Nicky Hessenberg is 76 and had many different jobs, from working on House & Garden to at the BBC, as a photographer’s assistant, managing a book shop and making textiles.
"I was about 19 and dancing with my first proper boyfriend who was training to be an architect at the Architectural Association. The photograph was published in an architectural magazine, so we must have been at a party or dance, probably at the AA. I'm wearing a purple silk puffball evening dress.
As a child and teenager, I was incredibly shy, so going to parties and dances was agony for me, usually resulting in a migraine. My mother bought the dress as a bribe by trying to give me more self-confidence, which it did (plus the boyfriend who helped as well). To have a dress from Bazaar was the pinnacle of fashion ambition – the Mary Quant name and label was such an icon at that point and I felt that I had joined the sophisticates. All through my childhood I, like so many others just after the war, had to wear clothes handed down either from my older sister or parents’ friends handing clothes on, so to have something new AND by Mary Quant was really something to treasure.
She was SO original. At that stage of our teenage lives, we were expected to dress like our mothers – although in fact my mother was very stylish and never wore a hat like most mothers – so [she enabled us] to break out and wear clothes that were seen to be outlandish to some more conservative tastes but so innovative and original and flattering."

Marilyn Cole Lownes is 69, and was a Playboy Bunny Girl at the original Playboy Club on London’s Park Lane. She was the only British Playboy Playmate of the Year.
"This black and white photo was taken in my home town of Portsmouth in 1965 when I was 15 years old. My mum bought me the Mary Quant dress I am wearing in the photo in a boutique in Brighton— we took the train there on a day trip just to buy it!
For me the beauty of the dress was the fact it was made of cotton gingham but in brown and white, which made it very unusual. It was knee length — not a minidress — and the white border at the neckline and cuffs made it feel very proper and a bit uniform-like, which I loved — being from a naval port and then of course my going on to wear the iconic Playboy bunny costume.
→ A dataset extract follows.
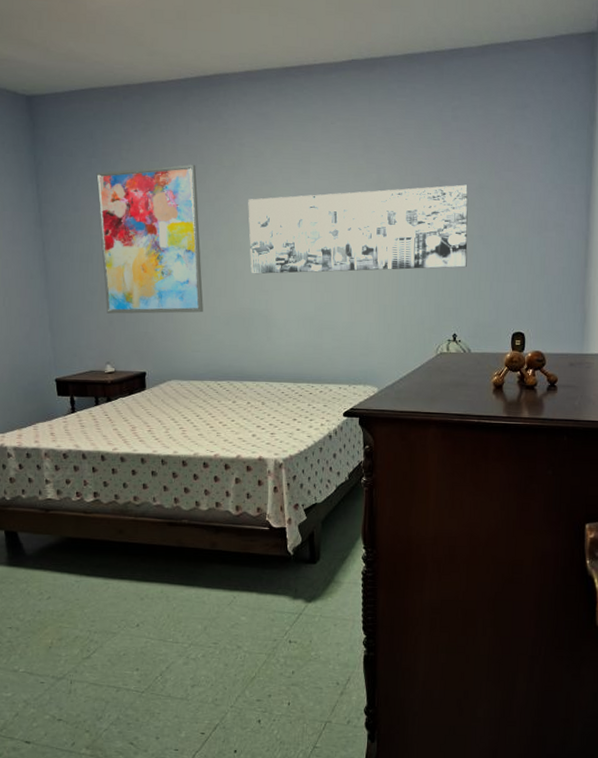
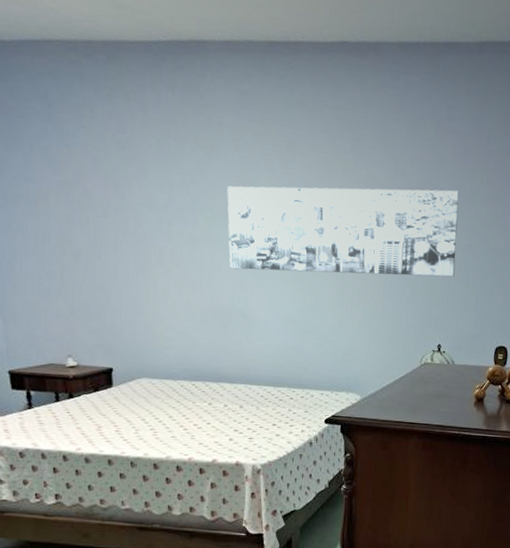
wall art: present [96,164,203,314] -> none [53,139,177,307]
I have several standout memories of wearing my Quant dress: firstly wearing it on a Friday night in the local trendy pub while drinking potent scrumpy cider and ending up snogging on Southsea Common!
Mary Quant was the heart of the Swinging Sixties. It helped change my life in the best ways possible."
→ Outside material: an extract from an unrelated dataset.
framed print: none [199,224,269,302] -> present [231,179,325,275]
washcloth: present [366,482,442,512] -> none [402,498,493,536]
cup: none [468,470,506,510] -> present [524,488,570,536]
Heather Tilbury Phillips is 76, and a former board member of Mary Quant Limited with responsibility for marketing and PR.
"This photo was taken outside Mary Quant’s Ginger Group showroom in South Molton Street in 1973. I was probably 30 and I'm wearing an edge-to-edge jacket with matching full-length skirt in Liberty Varuna wool print with a silk georgette tie-neck blouse. I wish I'd kept it! I wore the same style in a different Liberty print with a cream blouse when I married in September of that year.
What did I love about Mary? Her determination, belief in her instincts yet her modesty and diffidence, her sense of humour and the fact that she treated us as family."

Tereska Peppe is 80 and retired.
"This photograph was taken the summer of 1960 at Chelsea Studios, where we were living at the time. I'm wearing a grey dress with broderie anglaise trimming, and a black straw boater. Both items were bought at Bazaar in July 1960 for my husband's twin brother's wedding. I bought the dress and my husband saw the hat in the window of Bazaar and bought it because he loved it. My strongest memory is that I always felt good in it.
In the '60s there was no one like her, she was out there on her own, and her clothes were stunning and wearable. I had a sailor suit of hers that I wore so much, I wore it out. I can't think of any other item of clothing that I have had through the years that I loved so much.
Unfortunately I didn't still have the dress, only photographs of it, but the hat I kept for sentimental reasons and because it was in such good condition. My husband started a portrait of me in both the dress and hat, but it never got finished – nevertheless we do have it framed and up in our house."